Meier C R, Sturkenboom M C, Cohen A S, Jick H
Boston Collaborative Drug Surveillance Program, Boston University Medical Center, Lexington, MA 02173, USA.
J Rheumatol. 1998 Aug;25(8):1515-9.
There is evidence that estrogens play a role in the etiology of systemic lupus erythematosus (SLE), but this has not yet been shown for discoid lupus. We examined the association of postmenopausal estrogen use with the development of SLE and discoid lupus.

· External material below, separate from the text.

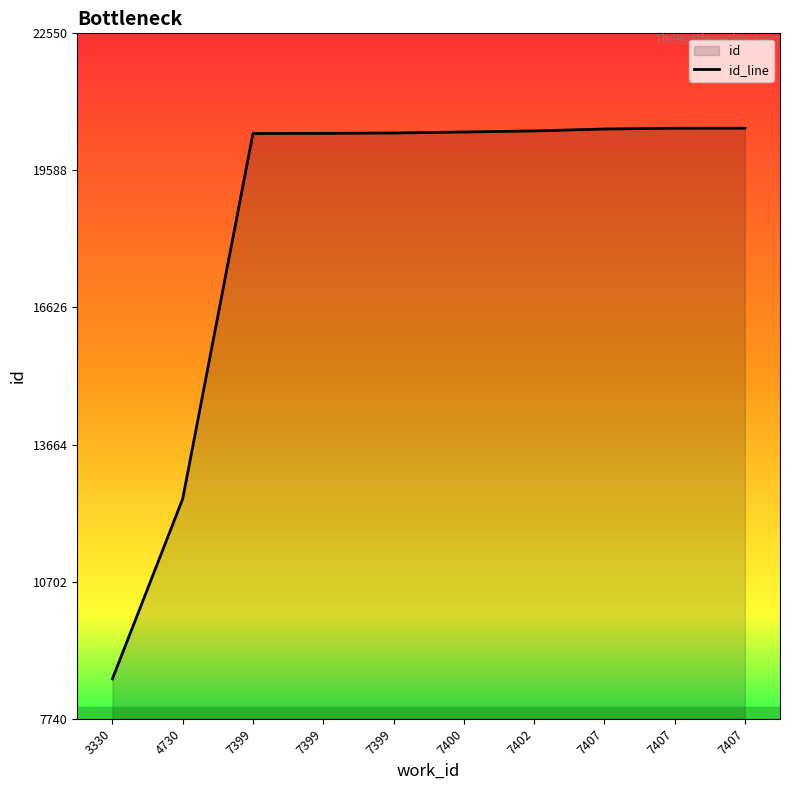

True or false: the data shows 8600 at 3330.

True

We did a case-control evaluation, using the UK based General Practice Research Database. We analyzed 41 cases with SLE, 34 cases with discoid lupus, and 295 age, sex and practice matched controls, and estimated relative risk estimates (odds ratios) in relation to estrogen exposure duration as well as total cumulative dose and estrogen type (alone or combined with progestogens).
While short term estrogen exposure was not associated with increased risk, the risk of developing SLE (adjusted OR 2.8; 95% CI 0.9-9.0) or discoid lupus (adjusted OR 2.8; 95% CI 1.0-8.3) was significantly increased among current users who were exposed for 2 or more years. The adjusted RR estimate comparing longer term estrogen users and nonusers for all cases (SLE and discoid lupus combined) was 2.8 (95% CI 1.3-5.8; p < 0.01). A difference was found between longterm users of estrogens alone (OR 5.3; 95% CI 1.5-18.6) and those who used estrogens combined with progestogens (OR 2.0; 95% CI 0.8-5.0), compared to nonusers.
Our findings suggest that longer term use of postmenopausal estrogens plays a role in the etiology of both SLE and discoid lupus. There is a suggestion that progestogens may reduce the effect of estrogens on these autoimmune disorders.
有证据表明雌激素在系统性红斑狼疮(SLE)的病因中起作用,但盘状红斑狼疮尚未得到证实。我们研究了绝经后使用雌激素与SLE和盘状红斑狼疮发病之间的关联。
我们使用基于英国的全科医学研究数据库进行了病例对照评估。我们分析了41例SLE患者、34例盘状红斑狼疮患者以及295名年龄、性别和执业情况匹配的对照者,并根据雌激素暴露持续时间、总累积剂量和雌激素类型(单独使用或与孕激素联合使用)估计相对风险估计值(比值比)。
虽然短期雌激素暴露与风险增加无关,但在暴露2年或更长时间的当前使用者中,患SLE(校正比值比2.8;95%可信区间0.9 - 9.0)或盘状红斑狼疮(校正比值比2.8;95%可信区间1.0 - 8.3)的风险显著增加。比较所有病例(SLE和盘状红斑狼疮合并)中长期雌激素使用者和非使用者的校正相对风险估计值为2.8(95%可信区间1.3 - 5.8;p < 0.01)。与非使用者相比,单独长期使用雌激素者(比值比5.3;95%可信区间1.5 - 18.6)和使用雌激素与孕激素联合使用者(比值比2.0;95%可信区间0.8 - 5.0)之间存在差异。
我们的研究结果表明,绝经后长期使用雌激素在SLE和盘状红斑狼疮的病因中起作用。有迹象表明,孕激素可能会降低雌激素对这些自身免疫性疾病的影响。